Only the last stretch of the records is wanted: restate word for word the line with "#### **1. Live Trading Bot Configuration**" and every line after it.

_Data excerpts_.
[Start of section]

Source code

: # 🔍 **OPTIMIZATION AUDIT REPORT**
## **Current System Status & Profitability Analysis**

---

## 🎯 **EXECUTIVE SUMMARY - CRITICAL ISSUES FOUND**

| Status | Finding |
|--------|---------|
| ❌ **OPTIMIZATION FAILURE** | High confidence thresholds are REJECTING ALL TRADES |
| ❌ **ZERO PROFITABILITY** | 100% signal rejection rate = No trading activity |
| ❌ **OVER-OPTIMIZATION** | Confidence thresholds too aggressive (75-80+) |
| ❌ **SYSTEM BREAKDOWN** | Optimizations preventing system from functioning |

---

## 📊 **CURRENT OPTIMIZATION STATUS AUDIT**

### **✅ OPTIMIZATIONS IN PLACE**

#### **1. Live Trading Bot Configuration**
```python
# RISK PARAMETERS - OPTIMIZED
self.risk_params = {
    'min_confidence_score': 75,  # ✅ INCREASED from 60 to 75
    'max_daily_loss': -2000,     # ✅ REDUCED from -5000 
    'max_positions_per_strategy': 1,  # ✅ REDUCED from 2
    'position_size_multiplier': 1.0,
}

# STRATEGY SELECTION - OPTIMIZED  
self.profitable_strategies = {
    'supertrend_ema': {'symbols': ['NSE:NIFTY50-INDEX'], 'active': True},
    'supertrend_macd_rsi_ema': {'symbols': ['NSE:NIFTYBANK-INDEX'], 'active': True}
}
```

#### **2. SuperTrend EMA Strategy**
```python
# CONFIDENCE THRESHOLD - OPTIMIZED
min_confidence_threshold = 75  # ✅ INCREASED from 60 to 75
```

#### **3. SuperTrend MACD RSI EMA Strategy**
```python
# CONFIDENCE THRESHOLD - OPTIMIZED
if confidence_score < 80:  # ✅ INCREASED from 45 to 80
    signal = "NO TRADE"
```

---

[End of section]

_Completed exercise_.
#### **1. Live Trading Bot Configuration**
```python
# RISK PARAMETERS - OPTIMIZED
self.risk_params = {
    'min_confidence_score': 75,  # ✅ INCREASED from 60 to 75
    'max_daily_loss': -2000,     # ✅ REDUCED from -5000 
    'max_positions_per_strategy': 1,  # ✅ REDUCED from 2
    'position_size_multiplier': 1.0,
}

# STRATEGY SELECTION - OPTIMIZED  
self.profitable_strategies = {
    'supertrend_ema': {'symbols': ['NSE:NIFTY50-INDEX'], 'active': True},
    'supertrend_macd_rsi_ema': {'symbols': ['NSE:NIFTYBANK-INDEX'], 'active': True}
}
```

#### **2. SuperTrend EMA Strategy**
```python
# CONFIDENCE THRESHOLD - OPTIMIZED
min_confidence_threshold = 75  # ✅ INCREASED from 60 to 75
```

#### **3. SuperTrend MACD RSI EMA Strategy**
```python
# CONFIDENCE THRESHOLD - OPTIMIZED
if confidence_score < 80:  # ✅ INCREASED from 45 to 80
    signal = "NO TRADE"
```

---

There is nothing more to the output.